Associate Professor Karen Monsen, center, discusses CaringBridge data with research assistants Sasank Maganti, left, and Christie Martin.

Spinning unstructured text into gold

Nursing informaticians comb through 14 million CaringBridge journals to better understand the healing journey
Brett Stursa

Chances are one in nine that you have read a CaringBridge page to follow someone’s health journey.
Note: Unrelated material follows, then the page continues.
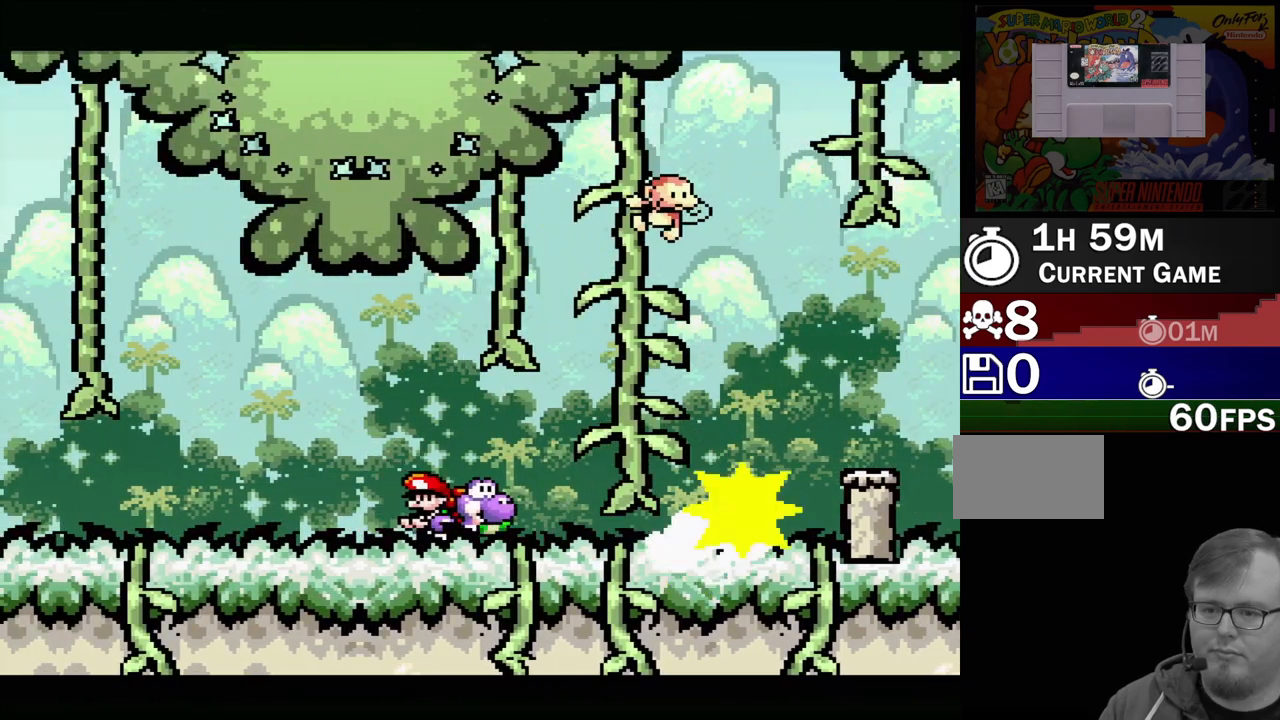
{"buttons": ["B", "DPAD_RIGHT"], "events": [[483, "B", "down"]]}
The Minnesota-based website invites people to communicate progress in their health journey, be it a cancer diagnosis or birth of a baby, without the burdensome redundancy that can happen with phone calls or texts. CaringBridge’s founder Sona Mehring sees the website as a holistic intervention and an important part of anyone’s health journey.

With a desire to understand CaringBridge’s impact and to better understand the healing process, she approached Mary Jo Kreitzer, PhD, RN, FAAN, School of Nursing professor and Earl E. Bakken Center for Spirituality and Healing director, to explore a research partnership.

Kreitzer recognized that more research possibilities would emerge as the data was explored. “It was clear from the earliest conversations that it would be important to convene an interdisciplinary team with diverse methods and tools to apply to the many questions that could be explored,” said Kreitzer. A team formed with researchers from the Center for Spirituality and Healing, the School of Nursing and the College of Science and Engineering.

While the center’s work has focused on how short, daily mind-body practice can help those facing health challenges, the School of Nursing’s work is using a novel text mining approach to discover important patterns in the content of the journal entries.

CaringBridge users shared more than 14 million journal entries about their healing process during a 10-year period starting in 2006. As a nurse informatician and big data researcher, Associate Professor Karen Monsen, PhD, RN, FAAN, knew the richness of the data stored in the journals, and she also knew that combing through millions of journals would be a long, challenging process. “The corpus itself was massive, and it was also unstructured,” said Monsen. “So those two aspects made it very challenging.”

While typical health data is often structured making it easier to analyze, CaringBridge journals are written in natural language that is harder to code. Instead of the diagnosis codes clinicians use, CaringBridge users express themselves in widely divergent and individual ways. For example, they may refer to mental health distress using phrases like they are feeling down or with other unique, non-clinical phrases.

Monsen considered this a Rumpelstiltskin problem. “Rumpelstiltskin spins straw into gold. That’s what I want to do with CaringBridge text. I want to turn text into structured data so that I can apply the usual data mining algorithms and techniques we use with our big data research to look at how CaringBridge can better help and support users,” said Monsen.

To structure the text, Monsen used an approach called the Omaha System, which was particularly well-suited for this project because it comes from research that looked at how people describe health. “It is made as simple as possible so it matches the way consumers think about health, in a way that other terminologies do not,” said Monsen. The Center for Nursing Informatics at the School of Nursing is home to the research arm of the Omaha System, which defines the whole person in 42 health concepts.

Already, Monsen’s team is discovering interesting patterns. “People who are talking about infections are also talking about heart-related issues. And, that isn’t a natural pairing,” said Monsen. “We need to look deeper to see what’s going on with those journals so we can understand what’s going on with that group of people.”

So far, sleep and spirituality top the list of topics mentioned in the journal entries. By looking at word frequency in the journal entries, the team made a sobering discovery. “There were many, many words that were just basically screams,” said Monsen. “There was the letter a repeated, and then it would end like ‘aaarrrggggh’ or ‘aaaaaagony.’” Monsen said the discovery was a reminder that behind many of the journals are people who are suffering. “Most importantly, as you explore this data, you have to be careful and respectful,” she said.

Monsen’s team continues work on tagging journals and refining methods

“We’re really excited about clustering and moving on once we have the journals tagged,” said Monsen. “I think there’s going to be a really great opportunity to understand how consumers approach their health journeys, and it will be different from how we understand them from our perspective as health care researchers.”


In Print

Karen Monsen’s article Use of the Omaha System for Ontology-based Text Mining to Discover Meaning within CaringBridge Social Media Journals is published in Kontakt, Fall 2018.